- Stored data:
****************************************

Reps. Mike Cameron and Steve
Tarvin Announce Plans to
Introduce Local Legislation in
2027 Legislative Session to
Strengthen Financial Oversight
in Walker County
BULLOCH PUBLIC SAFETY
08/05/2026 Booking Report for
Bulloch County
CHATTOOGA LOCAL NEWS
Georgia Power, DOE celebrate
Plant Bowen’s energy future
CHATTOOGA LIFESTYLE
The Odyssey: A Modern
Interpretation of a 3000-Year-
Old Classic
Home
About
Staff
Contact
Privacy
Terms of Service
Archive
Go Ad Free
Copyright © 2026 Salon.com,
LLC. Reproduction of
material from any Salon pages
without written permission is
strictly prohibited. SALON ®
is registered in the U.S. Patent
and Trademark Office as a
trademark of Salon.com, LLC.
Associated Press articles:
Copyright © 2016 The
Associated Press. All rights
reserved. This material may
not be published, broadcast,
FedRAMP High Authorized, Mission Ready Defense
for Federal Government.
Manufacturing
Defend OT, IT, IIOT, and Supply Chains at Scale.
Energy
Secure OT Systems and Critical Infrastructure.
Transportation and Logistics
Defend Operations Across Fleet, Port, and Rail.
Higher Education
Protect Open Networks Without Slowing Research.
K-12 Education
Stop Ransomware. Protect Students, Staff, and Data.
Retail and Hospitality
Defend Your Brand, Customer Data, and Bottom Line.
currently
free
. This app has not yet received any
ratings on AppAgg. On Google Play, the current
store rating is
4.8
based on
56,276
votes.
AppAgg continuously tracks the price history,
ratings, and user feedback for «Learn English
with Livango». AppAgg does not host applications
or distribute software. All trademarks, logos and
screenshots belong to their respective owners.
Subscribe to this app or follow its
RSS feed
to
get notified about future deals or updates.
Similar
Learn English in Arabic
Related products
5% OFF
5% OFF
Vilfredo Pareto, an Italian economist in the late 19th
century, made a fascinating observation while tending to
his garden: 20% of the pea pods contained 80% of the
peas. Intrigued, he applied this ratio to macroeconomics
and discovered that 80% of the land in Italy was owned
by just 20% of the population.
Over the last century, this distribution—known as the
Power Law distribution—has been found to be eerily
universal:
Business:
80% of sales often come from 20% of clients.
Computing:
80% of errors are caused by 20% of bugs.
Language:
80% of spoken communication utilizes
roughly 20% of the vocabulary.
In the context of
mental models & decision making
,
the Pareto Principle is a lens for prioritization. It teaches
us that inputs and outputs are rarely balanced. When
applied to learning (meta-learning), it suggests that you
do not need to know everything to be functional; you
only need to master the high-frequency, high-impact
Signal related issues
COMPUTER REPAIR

****************************************

The records above are to be written out again word for word.

- RESULT FOR THIS TASK:
Reps. Mike Cameron and Steve
Tarvin Announce Plans to
Introduce Local Legislation in
2027 Legislative Session to
Strengthen Financial Oversight
in Walker County
BULLOCH PUBLIC SAFETY
08/05/2026 Booking Report for
Bulloch County
CHATTOOGA LOCAL NEWS
Georgia Power, DOE celebrate
Plant Bowen’s energy future
CHATTOOGA LIFESTYLE
The Odyssey: A Modern
Interpretation of a 3000-Year-
Old Classic
Home
About
Staff
Contact
Privacy
Terms of Service
Archive
Go Ad Free
Copyright © 2026 Salon.com,
LLC. Reproduction of
material from any Salon pages
without written permission is
strictly prohibited. SALON ®
is registered in the U.S. Patent
and Trademark Office as a
trademark of Salon.com, LLC.
Associated Press articles:
Copyright © 2016 The
Associated Press. All rights
reserved. This material may
not be published, broadcast,
FedRAMP High Authorized, Mission Ready Defense
for Federal Government.
Manufacturing
Defend OT, IT, IIOT, and Supply Chains at Scale.
Energy
Secure OT Systems and Critical Infrastructure.
Transportation and Logistics
Defend Operations Across Fleet, Port, and Rail.
Higher Education
Protect Open Networks Without Slowing Research.
K-12 Education
Stop Ransomware. Protect Students, Staff, and Data.
Retail and Hospitality
Defend Your Brand, Customer Data, and Bottom Line.
currently
free
. This app has not yet received any
ratings on AppAgg. On Google Play, the current
store rating is
4.8
based on
56,276
votes.
AppAgg continuously tracks the price history,
ratings, and user feedback for «Learn English
with Livango». AppAgg does not host applications
or distribute software. All trademarks, logos and
screenshots belong to their respective owners.
Subscribe to this app or follow its
RSS feed
to
get notified about future deals or updates.
Similar
Learn English in Arabic
Related products
5% OFF
5% OFF
Vilfredo Pareto, an Italian economist in the late 19th
century, made a fascinating observation while tending to
his garden: 20% of the pea pods contained 80% of the
peas. Intrigued, he applied this ratio to macroeconomics
and discovered that 80% of the land in Italy was owned
by just 20% of the population.
Over the last century, this distribution—known as the
Power Law distribution—has been found to be eerily
universal:
Business:
80% of sales often come from 20% of clients.
Computing:
80% of errors are caused by 20% of bugs.
Language:
80% of spoken communication utilizes
roughly 20% of the vocabulary.
In the context of
mental models & decision making
,
the Pareto Principle is a lens for prioritization. It teaches
us that inputs and outputs are rarely balanced. When
applied to learning (meta-learning), it suggests that you
do not need to know everything to be functional; you
only need to master the high-frequency, high-impact
Signal related issues
COMPUTER REPAIR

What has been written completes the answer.